That was a brief summary of the 80 comments from foreigners or Egyptians, and here is my comment about it.I can’t put all foreigners in one basket because there are many foreigners I personally know and respect, they consider and behave as if Egypt is their own country. They also respect our culture and they follow our rules. These people took
the risk and brought their money, and sometimes all the money they have, to start businesses and have higher Egyptians to work with them. Others bought properties at a time when all the foreign sales contracts were unsafe and unsecured, those brave people injected money into our economy despite the fact that the previous corrupt regime
took a big proportion of this money for itself.Should we, post revolution, treat them badly in return?
Have we forgotten that those foreigners’ countries are sending us millions of tourists, helping our economy; we have to remember that the European countries are hosting thousands of Egyptians and a lot of them are staying illegally there, especially in Italy?

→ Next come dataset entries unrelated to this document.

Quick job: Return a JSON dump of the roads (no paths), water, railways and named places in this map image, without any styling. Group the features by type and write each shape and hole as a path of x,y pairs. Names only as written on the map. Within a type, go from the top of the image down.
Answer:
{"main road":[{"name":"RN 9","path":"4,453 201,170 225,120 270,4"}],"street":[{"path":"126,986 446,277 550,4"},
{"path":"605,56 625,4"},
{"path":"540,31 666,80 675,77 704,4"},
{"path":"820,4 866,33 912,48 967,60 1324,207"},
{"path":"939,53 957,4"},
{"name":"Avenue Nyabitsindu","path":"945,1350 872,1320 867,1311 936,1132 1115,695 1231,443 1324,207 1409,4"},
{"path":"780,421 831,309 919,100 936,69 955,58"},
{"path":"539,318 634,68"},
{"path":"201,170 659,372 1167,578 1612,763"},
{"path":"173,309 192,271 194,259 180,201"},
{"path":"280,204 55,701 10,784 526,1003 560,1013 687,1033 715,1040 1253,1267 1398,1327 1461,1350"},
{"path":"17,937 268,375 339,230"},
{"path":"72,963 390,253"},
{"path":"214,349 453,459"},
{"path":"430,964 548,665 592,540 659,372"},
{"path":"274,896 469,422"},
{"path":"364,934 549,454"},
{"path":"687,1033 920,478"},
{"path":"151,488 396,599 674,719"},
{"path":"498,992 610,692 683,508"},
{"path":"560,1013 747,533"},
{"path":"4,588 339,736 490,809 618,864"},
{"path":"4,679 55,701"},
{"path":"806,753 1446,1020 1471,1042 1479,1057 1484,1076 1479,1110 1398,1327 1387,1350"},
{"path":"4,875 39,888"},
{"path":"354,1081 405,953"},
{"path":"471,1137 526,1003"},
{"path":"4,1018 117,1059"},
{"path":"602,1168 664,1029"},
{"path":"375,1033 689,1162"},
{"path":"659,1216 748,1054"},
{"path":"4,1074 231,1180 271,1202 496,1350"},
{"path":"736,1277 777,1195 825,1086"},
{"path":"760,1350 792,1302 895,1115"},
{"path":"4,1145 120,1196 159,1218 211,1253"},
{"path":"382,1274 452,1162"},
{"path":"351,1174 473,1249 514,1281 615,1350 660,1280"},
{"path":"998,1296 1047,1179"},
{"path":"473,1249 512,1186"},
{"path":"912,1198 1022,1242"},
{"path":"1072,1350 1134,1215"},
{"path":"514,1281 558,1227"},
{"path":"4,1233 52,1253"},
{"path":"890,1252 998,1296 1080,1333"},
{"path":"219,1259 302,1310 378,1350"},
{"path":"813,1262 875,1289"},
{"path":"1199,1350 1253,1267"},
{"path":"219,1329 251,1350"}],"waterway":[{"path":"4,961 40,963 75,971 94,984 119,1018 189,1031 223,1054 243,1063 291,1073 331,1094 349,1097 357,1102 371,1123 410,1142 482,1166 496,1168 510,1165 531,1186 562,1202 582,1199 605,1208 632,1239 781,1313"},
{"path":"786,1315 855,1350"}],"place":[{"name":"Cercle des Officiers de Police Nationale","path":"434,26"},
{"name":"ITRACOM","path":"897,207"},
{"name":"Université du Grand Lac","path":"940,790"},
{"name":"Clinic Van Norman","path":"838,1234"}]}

The most important thing we forgot was that, for example, the diving industry is still dependent on many qualified foreign divers and the minister of Man Power didn’t realize when he gave his statement that we still don’t have enough qualified Egyptian divers to replace the foreigners. Instead of talking loudly about foreigners, we should think about training Egyptian divers and make a plan that, for example, in the next 5 years we start to replace half of the foreign divers then in the the next 5 years we can have enough qualified Egyptian divers. I realize that the unqualified, jobless Egyptian divers are those who are just shouting loudly and not doing anything to enhance their qualifications. I warn that any other dramatic plans in the diving industry will damage the whole industry. I have to mention here the foreign “bad apples.” Sharm el Sheikh is a very fertile ground for fraud, where tourists and investors are paying a lot of money and expect a good service. The main question is, are only Egyptians involved in this fraud? The answer is a surprising, yet resounding, NO… there is also a relatively large number of foreigners who are committing direct and indirect fraud and hassle, they work on the black market and never follow any law or rules, they make money, sometimes a lot, and never pay Tax either in Egypt or their country of origin. Not only that, but I personally know some foreigners living among us in Sharm who talk all the time in a bad and insulting way against Egypt and the Egyptians. They also feed the foreign media with wrong news about Egypt, pretending they are professionals, and of course they are only a bunch of vagabonds who couldn’t find a job, either in their countries or anywhere else, so they think that Sharm is the place they can do whatever they want. I tell them no.. you are mistaken because the community knows all of you and believe me soon we will stop you.


----------